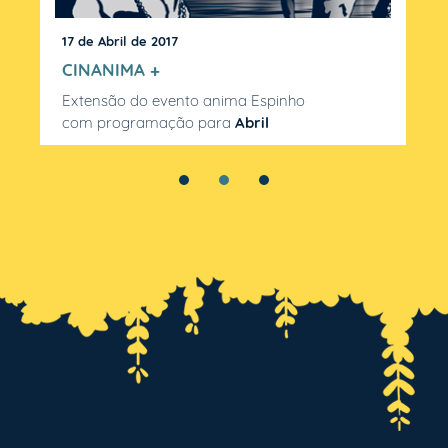
17 de Abril de 2017
2 
CINANIMA +
Ed
Extensão do evento anima Espinho
Ab
com programação para
Abril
# # # # #
> _DIRECTIONS FOR THIS TASK_
Every line above should be returned exactly; the pictures stay out.

> _WRITTEN RESPONSE_
17 de Abril de 2017
2 
CINANIMA +
Ed
Extensão do evento anima Espinho
Ab
com programação para
Abril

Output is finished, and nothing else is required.